# Data Streaming with Kafka

## Overview 

### What you'll learn

In this section, you will learn: 

1. What Kafka is
2. How to stream data from one process to another

### Prerequisites
Before starting this section, you should have an understanding of: 

1. Basic python

### Introduction

#### What is Kafka?

Kafka is a **big data streaming service** that allows multiple sources to upload and download data, such as log files or bug reports. Kafka organizes data and ensures that it is kept in order, and that all data goes where it needs to. Kafka was originally created by LinkedIn, but is now maintained by Apache.

## Kafka Concepts

### Messages

Kafka transmits data in the form of **messages**, which are small files containing any type of data. Messages are created and transmitted in real-time, and some examples of messages include:
- program crash logs
- customer support chat records
- forms received through a webpage

These messages are given to Kafka via API calls. Once a message is given to Kafka, the data is queued and stored in servers until users access the messages

### Producers and Consumers

Programs or users that create and send data are called **producers**, and programs or users that read data are called **consumers**. There are separate APIs for [producers](https://kafka-python.readthedocs.io/en/master/apidoc/KafkaProducer.html) and [consumers](https://kafka-python.readthedocs.io/en/master/apidoc/KafkaConsumer.html), and you can find examples of how to use them [here](https://kafka-python.readthedocs.io/en/master/usage.html).

### Kafka Topics

Producers and consumers subscribe to Kafka topics, which are the structure Kafka uses for **data organization**. A topic is a group of related data that is separated into its own sub-stream. Organizations can pick and choose who has access to which topics, which allows companies to keep data secure by limiting the number of people who have access to it.

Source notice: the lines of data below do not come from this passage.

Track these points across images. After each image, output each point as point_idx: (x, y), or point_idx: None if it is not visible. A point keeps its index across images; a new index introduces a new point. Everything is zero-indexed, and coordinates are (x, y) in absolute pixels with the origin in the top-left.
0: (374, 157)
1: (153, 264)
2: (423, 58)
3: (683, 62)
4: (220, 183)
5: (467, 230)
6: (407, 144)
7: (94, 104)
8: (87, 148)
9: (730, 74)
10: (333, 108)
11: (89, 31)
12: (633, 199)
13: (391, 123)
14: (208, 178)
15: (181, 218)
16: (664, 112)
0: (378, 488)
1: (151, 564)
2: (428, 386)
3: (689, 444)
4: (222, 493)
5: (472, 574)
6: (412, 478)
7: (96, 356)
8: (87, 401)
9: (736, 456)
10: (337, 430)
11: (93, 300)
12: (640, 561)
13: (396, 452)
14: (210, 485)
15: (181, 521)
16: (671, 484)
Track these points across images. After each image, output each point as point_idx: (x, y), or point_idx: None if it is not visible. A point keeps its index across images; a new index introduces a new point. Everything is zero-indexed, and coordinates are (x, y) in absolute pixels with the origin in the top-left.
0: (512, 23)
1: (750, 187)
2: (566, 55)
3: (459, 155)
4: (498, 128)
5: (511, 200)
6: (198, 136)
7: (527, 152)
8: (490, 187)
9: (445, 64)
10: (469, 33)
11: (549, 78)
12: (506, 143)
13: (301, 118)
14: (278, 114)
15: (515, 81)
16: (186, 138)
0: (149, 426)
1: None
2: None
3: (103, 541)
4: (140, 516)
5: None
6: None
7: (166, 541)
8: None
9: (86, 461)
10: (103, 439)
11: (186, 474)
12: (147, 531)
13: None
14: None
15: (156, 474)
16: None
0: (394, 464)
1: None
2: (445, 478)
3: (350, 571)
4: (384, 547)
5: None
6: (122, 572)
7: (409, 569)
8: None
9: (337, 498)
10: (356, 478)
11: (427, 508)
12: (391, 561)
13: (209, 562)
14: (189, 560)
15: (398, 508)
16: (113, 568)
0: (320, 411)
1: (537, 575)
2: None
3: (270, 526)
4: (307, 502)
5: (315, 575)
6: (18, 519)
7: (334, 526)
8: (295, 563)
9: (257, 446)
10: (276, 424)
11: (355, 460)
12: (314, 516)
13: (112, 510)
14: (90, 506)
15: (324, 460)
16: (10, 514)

## Creating A Simple Kafka Program

### Setup
#### Install Zookeeper and Kafka

In [None]:
!wget http://apache-mirror.8birdsvideo.com/zookeeper/zookeeper-3.5.5/apache-zookeeper-3.5.5-bin.tar.gz
!tar -xzf apache-zookeeper-3.5.5-bin.tar.gz
!wget http://www-us.apache.org/dist/kafka/2.3.0/kafka_2.12-2.3.0.tgz
!tar -xzf kafka_2.12-2.3.0.tgz
!rm *.gz *.tgz

#### Start Zookeeper and Kafka

In [None]:
!kafka_2.12-2.3.0/bin/zookeeper-server-start.sh -daemon kafka_2.12-2.3.0/config/zookeeper.properties
!kafka_2.12-2.3.0/bin/kafka-server-start.sh -daemon kafka_2.12-2.3.0/config/server.properties

#### Create New Kafka Topic

In [None]:
!kafka_2.12-2.3.0/bin/kafka-topics.sh --create --bootstrap-server localhost:9092 --replication-factor 1 --partitions 1 --topic MyHackBUTopic

#### Verify Topic Was Created

In [None]:
!kafka_2.12-2.3.0/bin/kafka-topics.sh --list --bootstrap-server localhost:9092

#### Install the Kafka Python Library

In [None]:
!pip3 install kafka-python

### Creating a (very simple) Kafka Producer/Consumer

The below example is an extremely simple example of a Kafka Producer/Consumer setup. Unfortunately, due to limitations with Google Colab, we cannot run these in parallel. In a normal environment, this would be split into two files, with producer.py and consumer.py running in parallel.

As the producer pushes data to the topic, every consumer that's observing the topic will pull the data in real time. The producer and consumers don't even need to be on the same computer - in fact, they usually aren't. This allows us to efficiently stream data in real-time from one point to another. This can be used for all sorts of applications including chat services and real-time social media analysis. 


In [None]:
import kafka
import json

# producer.py
producer = kafka.KafkaProducer(bootstrap_servers=['localhost:9092'],
                         value_serializer=lambda x: 
                         json.dumps(x).encode('utf-8'))

for e in range(10):
    data = {'number' : e}
    producer.send('MyHackBUTopic', value=data)


# consumer.py
consumer = kafka.KafkaConsumer(
    'MyHackBUTopic',
     bootstrap_servers=['localhost:9092'],
     auto_offset_reset='earliest',
     enable_auto_commit=True,
     group_id='my-group',
     value_deserializer=lambda x: json.loads(x.decode('utf-8')))

for message in consumer:
    message = message.value
    print(message)